Ce dernier point, semble essentiel. Pourquoi parler des « Brigades de répression de l'action violente motorisées » quand il existe le mot « voltigeurs » ? La guerre des mots est une vieille histoire. Les gouvernements de droite comme de gauche ont réussi à imposer « vidéo-protection » en lieu et place de « video-surveillance », plus anxiogène. L'exécutif se bat depuis des mois pour rayer de nos colonnes l'expression « violences policières ».

« Ne parlez pas de “répression” ou de “violences policières”, ces mots sont inacceptables dans un Etat de droit. », avait indiqué Emmanuel Macron à une femme lors du grand débat.

Gérald Darmanin avait fait encore mieux. « Quand j’entends le mot "violences policières", moi personnellement, je m’étouffe », avait lâché le ministre alors que ses troupes avaient justement étouffé Cédric Chouviat, le chauffeur livreur décédé lors de son interpellation le 3 janvier à Paris en répétant sept fois « J’étouffe ». George Floyd avait quant à lui prononcé plus de 20 fois « I can’t breathe » avant de mourir un genou policier appuyé contre son cou aux Etats-Unis fin mai. Le choix des mots...

Après l'assassinat de Samuel Paty, l'exécutif a fait sonner toutes les voix LREM pour instruire un procès en islamo-gauchisme contre les journalistes critiques du gouvernement, contre les opposants politiques. Une démarche honteuse et digne des procès de Moscou contre les « trotskyste-zinoviévistes ».

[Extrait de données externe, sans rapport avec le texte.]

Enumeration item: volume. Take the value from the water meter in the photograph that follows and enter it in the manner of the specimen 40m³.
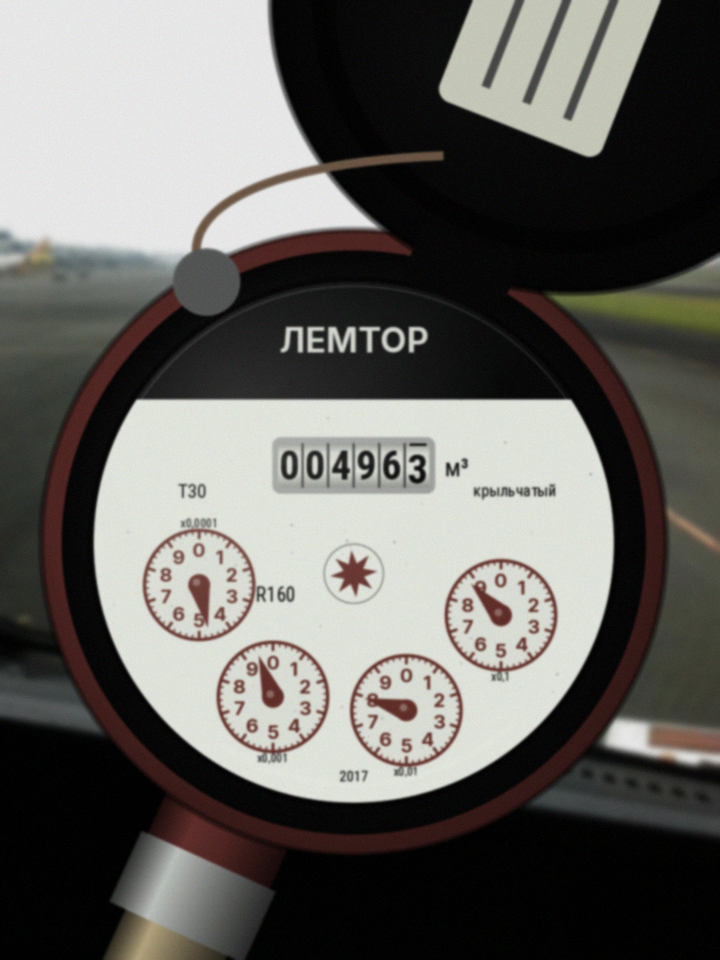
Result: 4962.8794m³
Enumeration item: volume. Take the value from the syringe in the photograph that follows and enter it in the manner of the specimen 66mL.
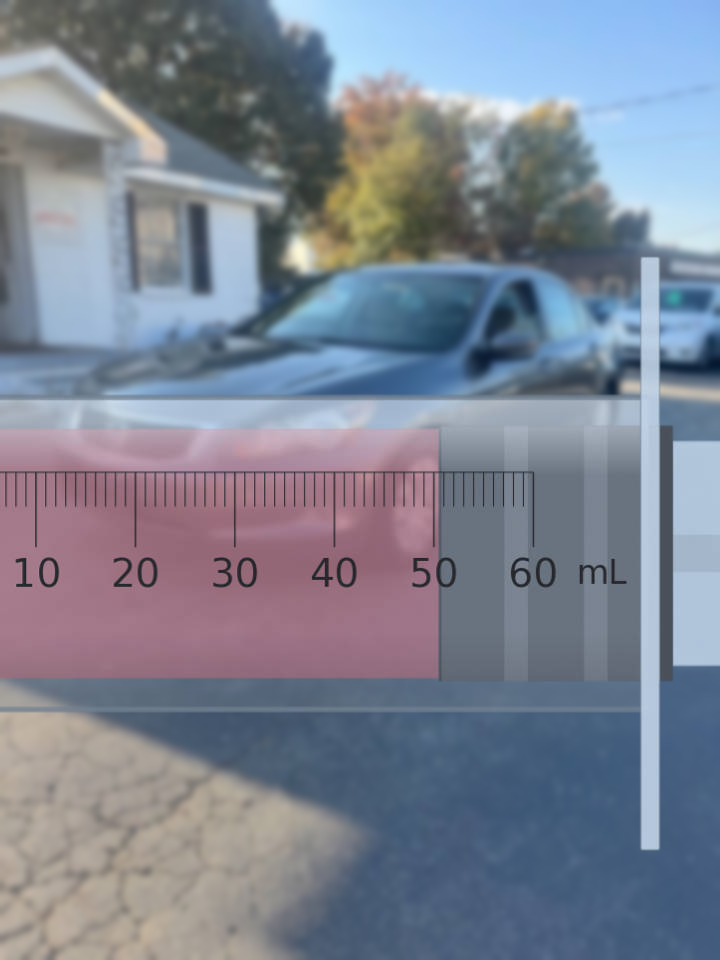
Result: 50.5mL
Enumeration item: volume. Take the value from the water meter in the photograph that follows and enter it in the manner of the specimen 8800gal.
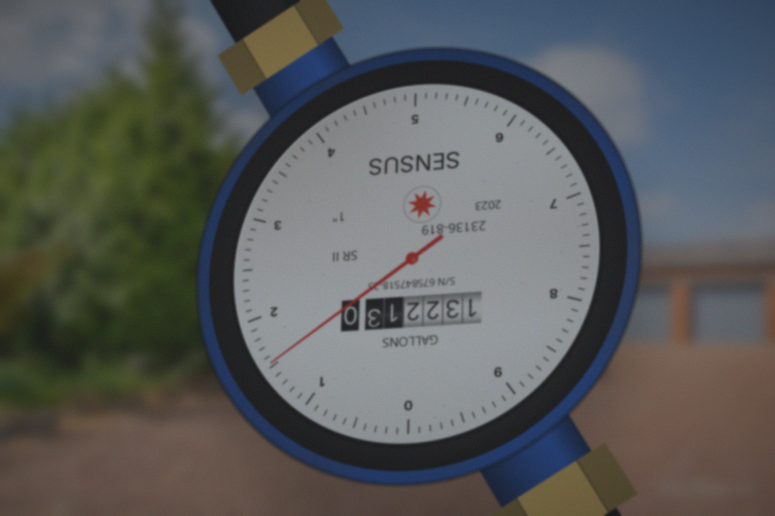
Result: 1322131.5gal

Le choix de nos mots devient doublement important en ces temps troublés. Il convient de dire clairement que ce gouvernement s'attaque aux libertés individuelles avec une violence rarement vue. Il convient de dire que ces attaques préparent le pire en cas de victoire de l'extrême-droite. Il convient de donner la plus grande visibilité aux attaques de ce gouvernement contre la liberté d'informer, quitte à bousculer la loi de proximité et la hiérarchie habituelle de l'information. Demain, il sera trop tard.